Quelle coquette cette Antoinette !
Antoinette s’est ainsi plu à se mettre en page à côté de sa tante, jouant à la fois de la similitude et de la différence :
- elle appuie son statut de femme dans la légende et ne rate pas celui de « demoiselle » de sa tante (comment ne pas y voir un trait un brin dépréciatif ?)
- la juxtaposition des deux photos joue largement en sa faveur ! jolie jeune femme élégamment coiffée et habillée contre tenue plus modeste, cheveux lissés et bonnet et traits plus lourds.

Là encore les dates sont approximatives.
La tante dauphinoise est en effet décédée en 1868, à 62 ans. Il est peu probable qu’elle ait eu 60 ans sur la photo… A l’inverse, peut-être Antoinette en avait-elle bien 15, mais peut-être en avait-elle aussi une dizaine de plus : il semble en effet qu’elle porte une bague à l’annulaire gauche – qui ne saurait être qu’une alliance 10 ans avant son mariage !
Alors… Antoinette yoyottait-elle un peu en composant son album ? On sait que l’âge favorise parfois quelques arrangements avec la réalité…
Sur la page de droite elle se désigne elle-même comme « Mme NAYEL mère » : donc après le mariage de son fils Louis (août 1909, quelques semaines après le décès d’Auguste ; son statut d’officier colonial ne lui ayant pas laissé le répit du deuil de son père), mais avant 1924 date du décès de sa belle-fille.
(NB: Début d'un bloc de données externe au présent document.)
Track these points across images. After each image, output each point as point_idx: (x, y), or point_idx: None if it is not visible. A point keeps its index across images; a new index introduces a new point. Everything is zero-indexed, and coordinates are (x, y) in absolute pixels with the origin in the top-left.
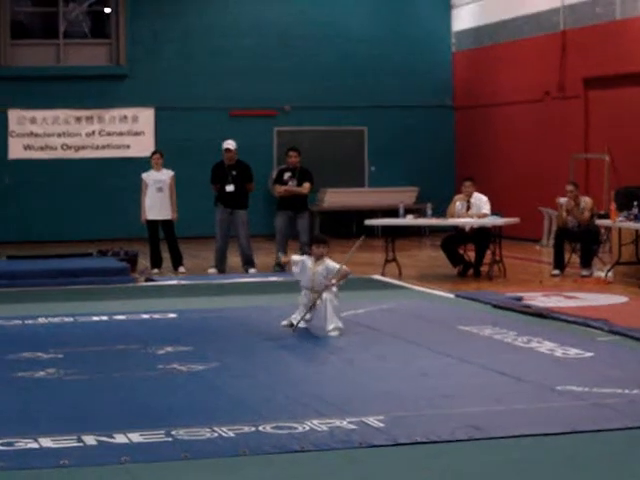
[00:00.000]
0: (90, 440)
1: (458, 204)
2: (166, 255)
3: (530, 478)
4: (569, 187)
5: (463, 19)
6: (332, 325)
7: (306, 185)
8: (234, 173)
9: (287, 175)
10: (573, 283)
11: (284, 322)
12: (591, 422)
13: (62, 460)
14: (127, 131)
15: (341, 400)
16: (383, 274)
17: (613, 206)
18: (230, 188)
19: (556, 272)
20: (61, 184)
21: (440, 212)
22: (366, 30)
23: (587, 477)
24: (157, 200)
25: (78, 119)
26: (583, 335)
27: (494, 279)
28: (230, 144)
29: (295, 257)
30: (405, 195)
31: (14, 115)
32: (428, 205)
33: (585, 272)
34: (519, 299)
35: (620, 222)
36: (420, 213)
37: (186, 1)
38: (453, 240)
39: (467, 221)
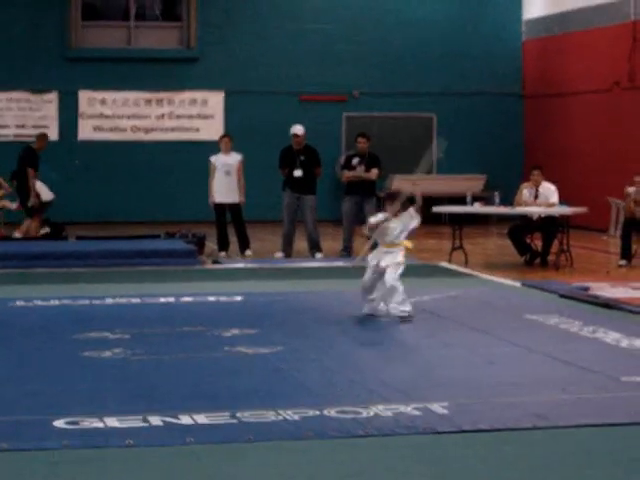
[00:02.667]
0: (156, 420)
1: (526, 192)
2: (233, 238)
3: (593, 467)
4: (638, 178)
5: (534, 7)
6: (400, 308)
7: (374, 171)
8: (302, 158)
9: (355, 160)
10: None
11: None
12: None
13: (127, 440)
14: (197, 114)
15: (406, 386)
16: (450, 261)
17: None
18: (298, 173)
19: (623, 262)
20: (130, 166)
21: (508, 200)
22: (436, 17)
23: None
24: (225, 183)
25: (148, 101)
26: None
27: (561, 268)
28: (298, 129)
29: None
30: (473, 183)
31: (84, 96)
32: (496, 193)
33: None
34: (586, 289)
35: None
36: (488, 201)
37: None
38: (520, 229)
39: (535, 210)
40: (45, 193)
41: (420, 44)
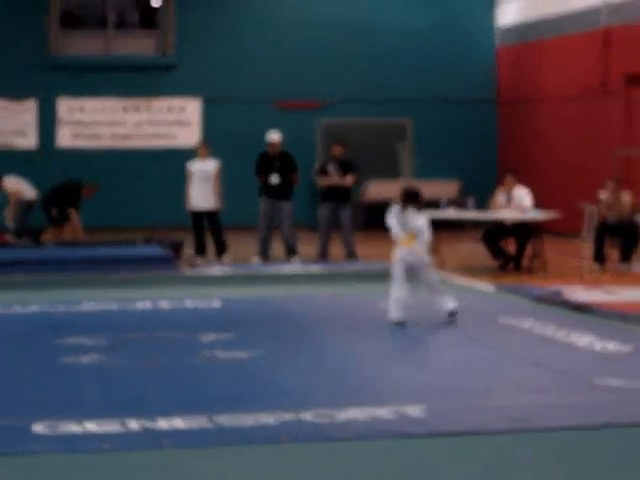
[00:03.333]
0: (133, 425)
1: (500, 197)
2: (210, 244)
3: (567, 470)
4: (610, 183)
5: (508, 15)
6: (452, 305)
7: (349, 177)
8: (278, 164)
9: (331, 167)
10: (613, 278)
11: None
12: (629, 416)
13: (105, 444)
14: (174, 121)
15: (381, 389)
16: None
17: None
18: (274, 179)
19: (596, 266)
20: (108, 173)
21: (482, 205)
22: (411, 24)
23: (625, 472)
24: (202, 190)
25: (125, 108)
26: (622, 329)
27: (534, 273)
28: (274, 136)
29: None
30: (447, 188)
31: (63, 104)
32: (470, 198)
33: (625, 267)
34: (559, 293)
35: None
36: (462, 206)
37: None
38: (494, 233)
39: (509, 215)
40: (28, 192)
41: (395, 51)
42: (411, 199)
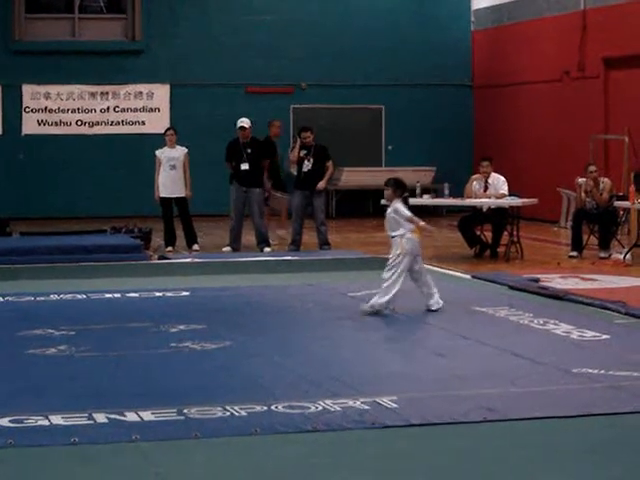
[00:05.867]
0: (101, 418)
1: (475, 184)
2: (180, 233)
3: (544, 460)
4: (589, 168)
5: None
6: (436, 304)
7: (329, 165)
8: (249, 151)
9: (303, 153)
10: (591, 265)
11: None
12: (606, 405)
13: (72, 438)
14: (142, 107)
15: (354, 380)
16: None
17: (632, 188)
18: (245, 166)
19: (574, 254)
20: (75, 160)
21: (457, 192)
22: (385, 7)
23: (602, 460)
24: (170, 177)
25: (93, 95)
26: (600, 317)
27: (511, 260)
28: (245, 122)
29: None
30: (422, 175)
31: (28, 90)
32: (445, 185)
33: (603, 254)
34: (536, 280)
35: (639, 204)
36: (437, 193)
37: None
38: (470, 220)
39: (484, 201)
40: None
41: (368, 35)
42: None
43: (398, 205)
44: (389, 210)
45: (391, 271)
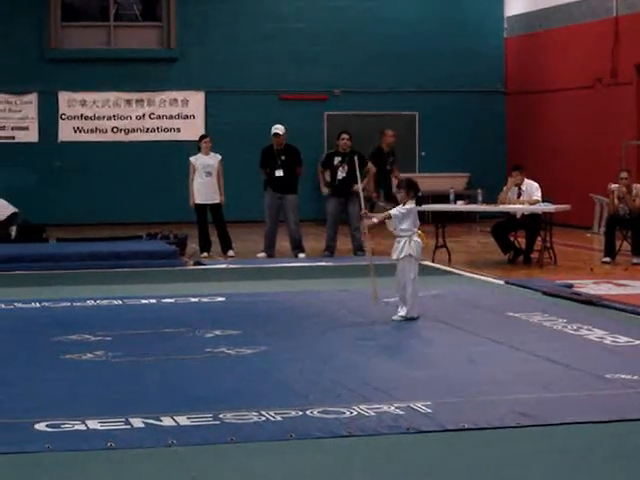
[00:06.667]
0: (137, 423)
1: (509, 192)
2: (215, 239)
3: (578, 465)
4: (623, 174)
5: (515, 4)
6: (400, 312)
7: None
8: (283, 158)
9: (337, 160)
10: (624, 271)
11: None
12: None
13: (109, 442)
14: (177, 114)
15: (389, 385)
16: (433, 260)
17: None
18: (279, 173)
19: (607, 259)
20: (111, 167)
21: (491, 198)
22: (419, 14)
23: (635, 465)
24: (205, 184)
25: (128, 102)
26: (633, 323)
27: (544, 266)
28: (279, 129)
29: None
30: (456, 181)
31: (64, 97)
32: (479, 191)
33: (636, 260)
34: (569, 286)
35: None
36: (470, 199)
37: None
38: (503, 226)
39: (518, 207)
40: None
41: (401, 42)
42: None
43: (413, 206)
44: (400, 208)
45: (410, 279)
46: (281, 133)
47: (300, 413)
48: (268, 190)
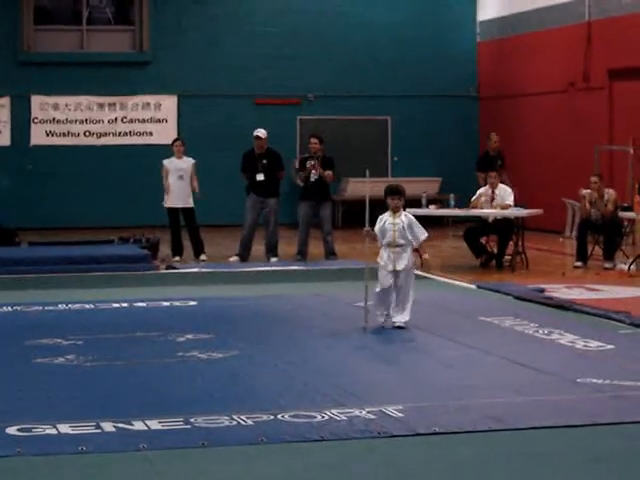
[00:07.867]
0: (108, 427)
1: (481, 196)
2: (187, 243)
3: (550, 469)
4: (593, 179)
5: (488, 9)
6: (403, 318)
7: (329, 172)
8: (264, 162)
9: (309, 163)
10: (595, 275)
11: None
12: (611, 414)
13: (80, 446)
14: (150, 118)
15: (360, 390)
16: None
17: (637, 198)
18: (260, 177)
19: (579, 264)
20: (83, 171)
21: (463, 203)
22: (392, 19)
23: (607, 469)
24: (178, 188)
25: (101, 106)
26: (605, 328)
27: (516, 270)
28: (260, 132)
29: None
30: (428, 185)
31: (36, 101)
32: (451, 196)
33: (608, 264)
34: (541, 291)
35: None
36: (443, 204)
37: None
38: (476, 231)
39: (490, 212)
40: None
41: (374, 47)
42: (389, 194)
43: (412, 218)
44: (402, 220)
45: (410, 288)
46: (262, 137)
47: (271, 417)
48: (251, 195)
Ce qui confirme la réalisation tardive de l’album.
On peut imaginer que son intention, en assemblant ces photos, était la transmission d’une mémoire familiale à ses petits-enfants… Cela expliquerait que ne figurent que ces membres distanciés et non ceux qu’ils fréquentaient lors de leurs séjours lorientais.


Sans doute la rigueur historique n’était-elle pas son fort, mais ces petites confusions nous en disent finalement bien davantage que des vérités historiques trop bien ancrées !
Le trésor qu’elle nous a laissé vaut bien en tout cas toute notre indulgence et notre reconnaissance.